**Action item**
This exercise calls for every record to be set down exactly.

▼

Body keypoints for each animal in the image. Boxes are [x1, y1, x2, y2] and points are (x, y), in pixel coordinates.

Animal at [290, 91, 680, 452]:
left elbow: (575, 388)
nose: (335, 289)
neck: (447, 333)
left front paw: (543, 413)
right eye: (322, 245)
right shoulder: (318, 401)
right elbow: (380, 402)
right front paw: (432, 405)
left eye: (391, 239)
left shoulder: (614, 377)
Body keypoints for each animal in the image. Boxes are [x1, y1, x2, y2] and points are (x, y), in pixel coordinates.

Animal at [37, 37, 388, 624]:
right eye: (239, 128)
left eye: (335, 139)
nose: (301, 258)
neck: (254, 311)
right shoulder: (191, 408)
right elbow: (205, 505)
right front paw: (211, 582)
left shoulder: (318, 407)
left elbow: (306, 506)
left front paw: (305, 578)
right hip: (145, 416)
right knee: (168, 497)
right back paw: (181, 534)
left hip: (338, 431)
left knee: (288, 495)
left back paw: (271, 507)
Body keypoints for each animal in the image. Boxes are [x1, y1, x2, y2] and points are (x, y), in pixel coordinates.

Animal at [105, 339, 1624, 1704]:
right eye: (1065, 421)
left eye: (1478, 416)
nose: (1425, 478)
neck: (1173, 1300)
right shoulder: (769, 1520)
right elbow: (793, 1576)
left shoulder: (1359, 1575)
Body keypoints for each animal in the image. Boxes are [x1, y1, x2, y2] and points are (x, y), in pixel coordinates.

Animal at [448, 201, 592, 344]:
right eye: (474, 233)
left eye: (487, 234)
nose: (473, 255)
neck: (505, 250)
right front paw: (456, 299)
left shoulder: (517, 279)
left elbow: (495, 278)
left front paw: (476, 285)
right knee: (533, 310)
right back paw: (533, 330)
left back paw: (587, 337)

▲

**Written response**
Body keypoints for each animal in the image. Boxes are [x1, y1, x2, y2] and points are (x, y), in pixel coordinates.

Animal at [290, 91, 680, 452]:
left elbow: (575, 388)
nose: (335, 289)
neck: (447, 333)
left front paw: (543, 413)
right eye: (322, 245)
right shoulder: (318, 401)
right elbow: (380, 402)
right front paw: (432, 405)
left eye: (391, 239)
left shoulder: (614, 377)
Body keypoints for each animal in the image. Boxes are [x1, y1, x2, y2] and points are (x, y), in pixel coordinates.

Animal at [37, 37, 388, 624]:
right eye: (239, 128)
left eye: (335, 139)
nose: (301, 258)
neck: (254, 311)
right shoulder: (191, 408)
right elbow: (205, 505)
right front paw: (211, 582)
left shoulder: (318, 407)
left elbow: (306, 506)
left front paw: (305, 578)
right hip: (145, 416)
right knee: (168, 497)
right back paw: (181, 534)
left hip: (338, 431)
left knee: (288, 495)
left back paw: (271, 507)
Body keypoints for each animal in the image. Boxes are [x1, y1, x2, y2] and points are (x, y), in pixel coordinates.

Animal at [105, 339, 1624, 1704]:
right eye: (1065, 421)
left eye: (1478, 416)
nose: (1425, 478)
neck: (1173, 1300)
right shoulder: (769, 1520)
right elbow: (793, 1576)
left shoulder: (1359, 1575)
Body keypoints for each animal in the image. Boxes are [x1, y1, x2, y2] and points are (x, y), in pixel coordinates.

Animal at [448, 201, 592, 344]:
right eye: (474, 233)
left eye: (487, 234)
nose: (473, 255)
neck: (505, 250)
right front paw: (456, 299)
left shoulder: (517, 279)
left elbow: (495, 278)
left front paw: (476, 285)
right knee: (533, 310)
right back paw: (533, 330)
left back paw: (587, 337)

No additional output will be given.